Once the bucket is filled, it is sealed up and allowed to ferment for two weeks. Ideally you would be working on filling a second bucket during this time.
As the bucket sits you must use the spigot to drain away the liquid every 48 hours. The liquid can be diluted with water and used as a plant fertilizer or poured down the drain–especially helpful if you have a septic tank.
Once the two weeks if over you are ready to bury your compost. Dig a trench in the garden, or place directly into your compost pile. You won’t be able to plant directly on top of the site for at least a month, but if you place the bokashi compost down the center of two rows it will feed the rows as the matter decomposes.
Why use bokashi? For several reasons. Mainly, with bokashi and a bucket fermenter you can turn more kitchen waste in to useable compost. Things like meat scrapes, bones, and fish which normally aren’t composted become viable materials. Secondly, the time frame. Rich organic compost and bioactive soil can be achieved within a month and a half rather than 3 or more months of turning a compost pile.
In addition, infusing your soil with all of these additional microbes you can combat putrid soil conditions and many of the fungi and bugs which thrive in less than ideal situations.

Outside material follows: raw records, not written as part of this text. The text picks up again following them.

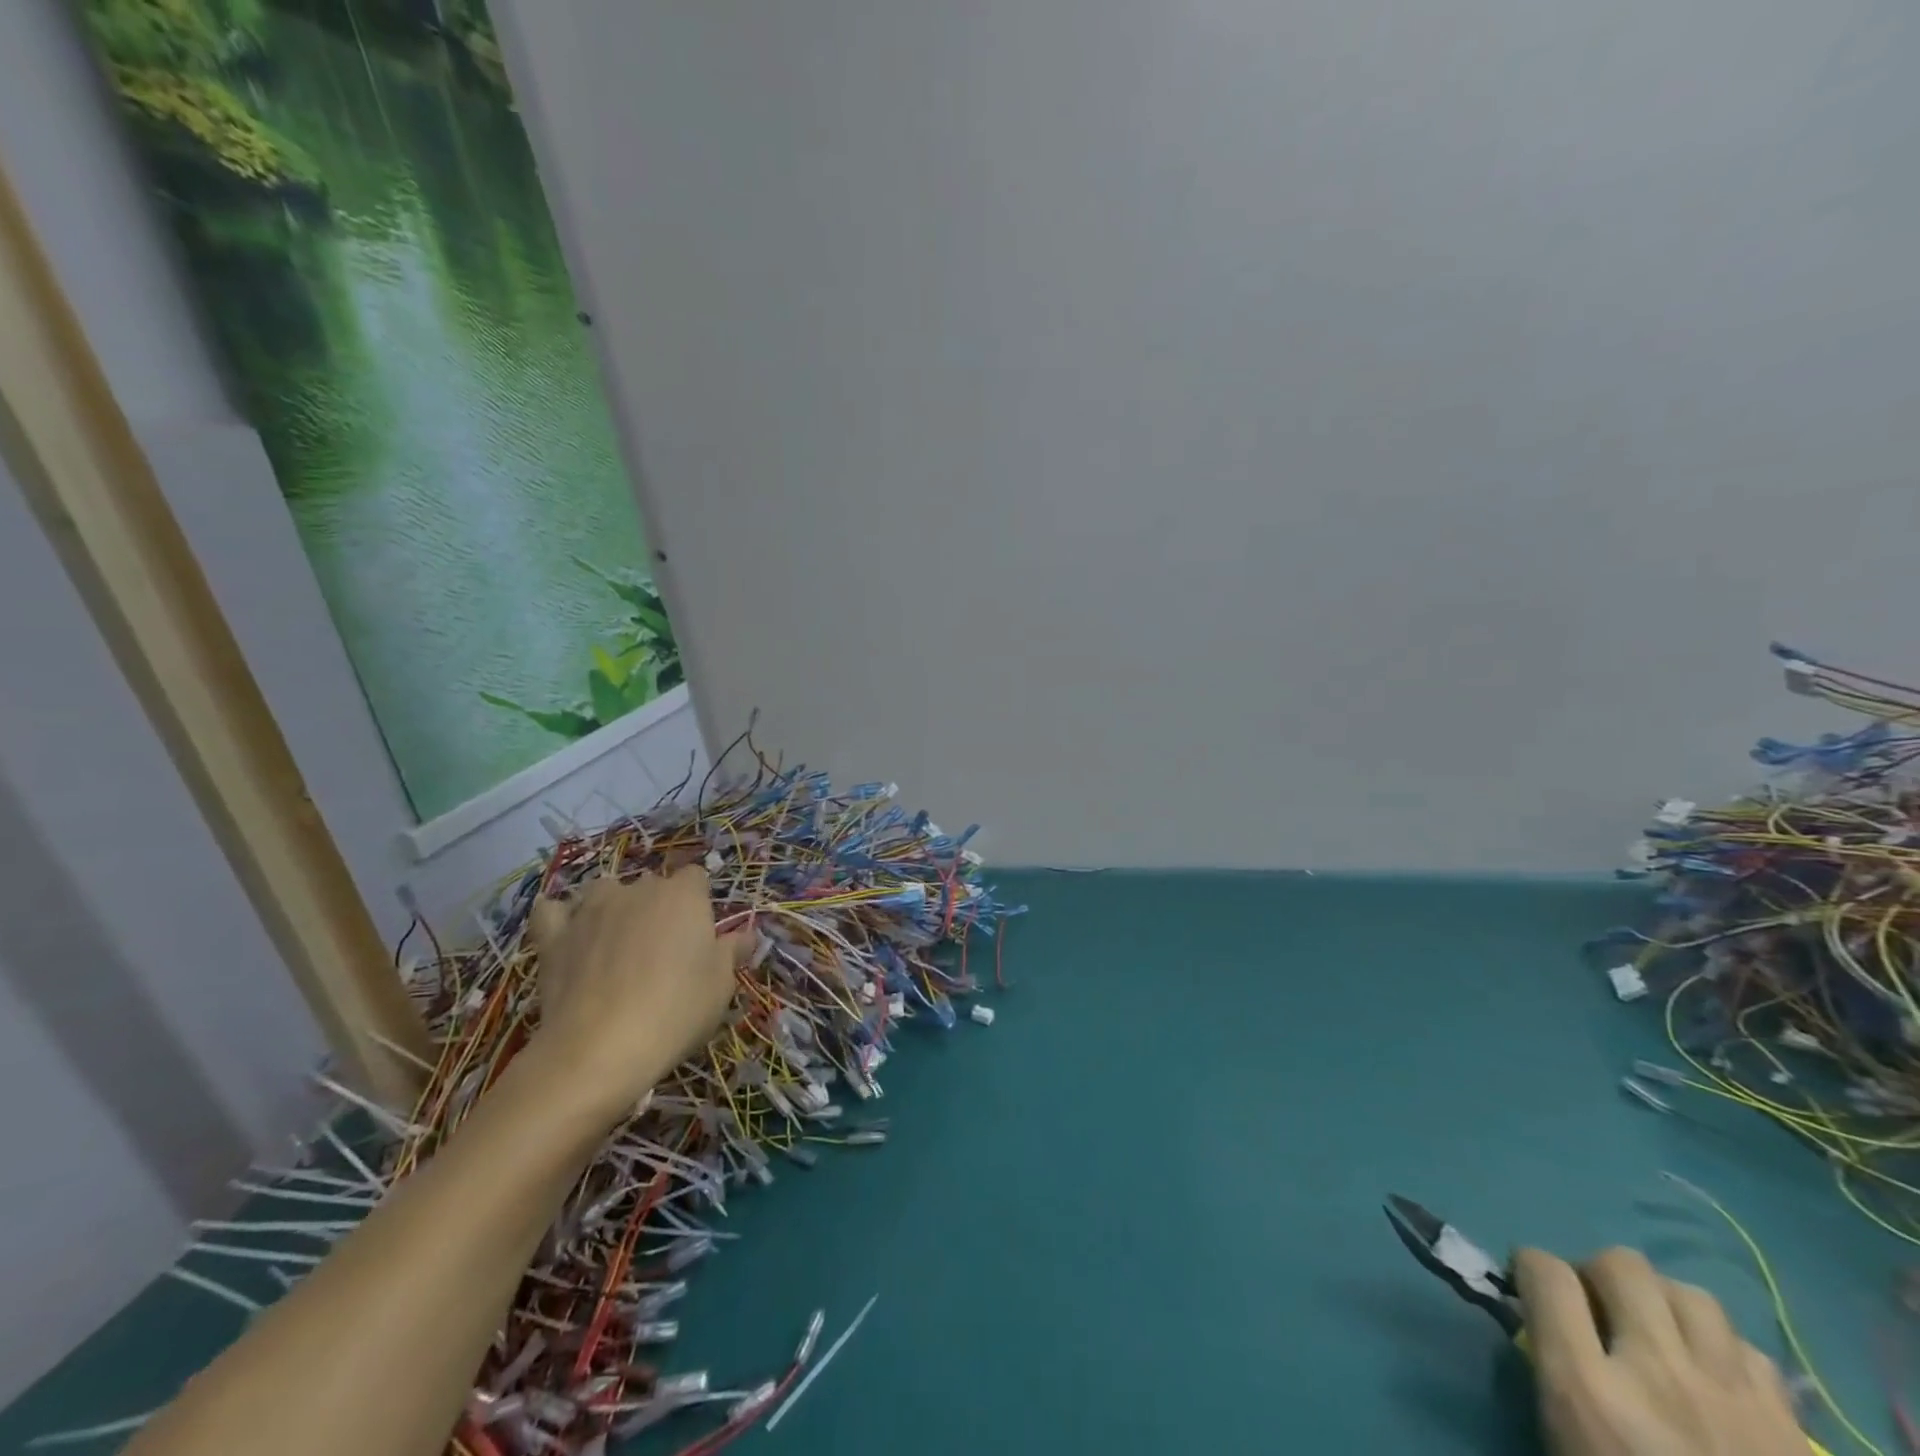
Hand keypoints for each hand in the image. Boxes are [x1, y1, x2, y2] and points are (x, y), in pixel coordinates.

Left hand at [527, 867, 748, 1115]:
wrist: (599, 1048)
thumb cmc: (676, 1011)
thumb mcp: (720, 986)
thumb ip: (731, 953)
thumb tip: (746, 936)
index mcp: (683, 896)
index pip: (695, 877)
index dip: (698, 902)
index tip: (699, 935)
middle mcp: (637, 890)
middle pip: (651, 883)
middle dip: (657, 906)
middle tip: (662, 949)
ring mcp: (591, 909)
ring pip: (604, 890)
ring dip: (612, 906)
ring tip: (616, 940)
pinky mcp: (553, 935)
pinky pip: (552, 911)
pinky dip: (560, 917)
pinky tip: (567, 934)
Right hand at [1515, 1247, 1805, 1455]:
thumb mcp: (1566, 1443)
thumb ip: (1552, 1374)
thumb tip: (1543, 1327)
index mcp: (1588, 1388)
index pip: (1545, 1273)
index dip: (1529, 1267)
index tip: (1529, 1284)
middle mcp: (1656, 1374)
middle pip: (1621, 1265)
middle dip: (1599, 1274)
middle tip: (1598, 1308)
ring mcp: (1732, 1400)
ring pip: (1690, 1296)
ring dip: (1664, 1303)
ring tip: (1660, 1335)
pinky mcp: (1790, 1429)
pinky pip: (1749, 1350)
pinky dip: (1724, 1352)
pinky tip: (1715, 1379)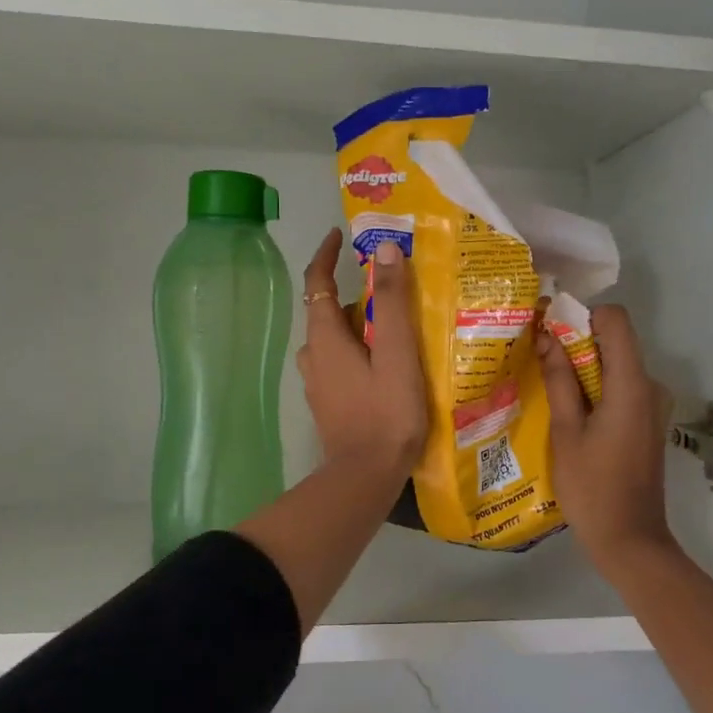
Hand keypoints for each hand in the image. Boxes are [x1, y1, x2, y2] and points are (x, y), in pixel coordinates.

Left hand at [297, 230, 427, 480]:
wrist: (365, 477)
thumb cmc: (386, 413)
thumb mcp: (396, 353)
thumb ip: (391, 302)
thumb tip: (384, 250)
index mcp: (325, 338)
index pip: (315, 282)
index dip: (325, 255)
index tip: (340, 235)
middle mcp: (313, 356)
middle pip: (329, 312)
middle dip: (357, 296)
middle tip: (395, 292)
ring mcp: (318, 383)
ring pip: (337, 340)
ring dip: (360, 327)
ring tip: (399, 329)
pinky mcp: (329, 404)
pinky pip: (341, 364)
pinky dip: (360, 352)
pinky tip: (388, 366)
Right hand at [537, 305, 674, 562]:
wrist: (629, 540)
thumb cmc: (592, 487)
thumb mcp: (566, 431)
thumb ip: (559, 380)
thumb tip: (547, 338)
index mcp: (632, 384)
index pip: (615, 320)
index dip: (583, 317)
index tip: (551, 333)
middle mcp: (650, 387)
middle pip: (614, 342)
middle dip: (577, 344)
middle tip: (539, 361)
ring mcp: (653, 405)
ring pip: (615, 366)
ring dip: (583, 369)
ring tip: (548, 389)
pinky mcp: (648, 421)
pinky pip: (620, 388)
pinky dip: (596, 389)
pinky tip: (569, 413)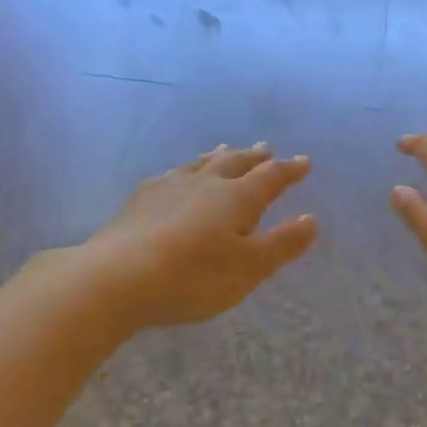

But wait, that’s not all. . . .The wheat bran bokashi can be used as an animal feed. We’ve just begun to feed it to our chickens with the hopeful results that their excrement will smell less, and break down quicker in the soil. It should also help keep the chickens digestive tracks working smoothly and lead to less health problems which should make them better laying hens–not to mention possible resistance to avian flu. It certainly hasn’t seemed to hurt them any. We’ll keep you informed of how it’s going.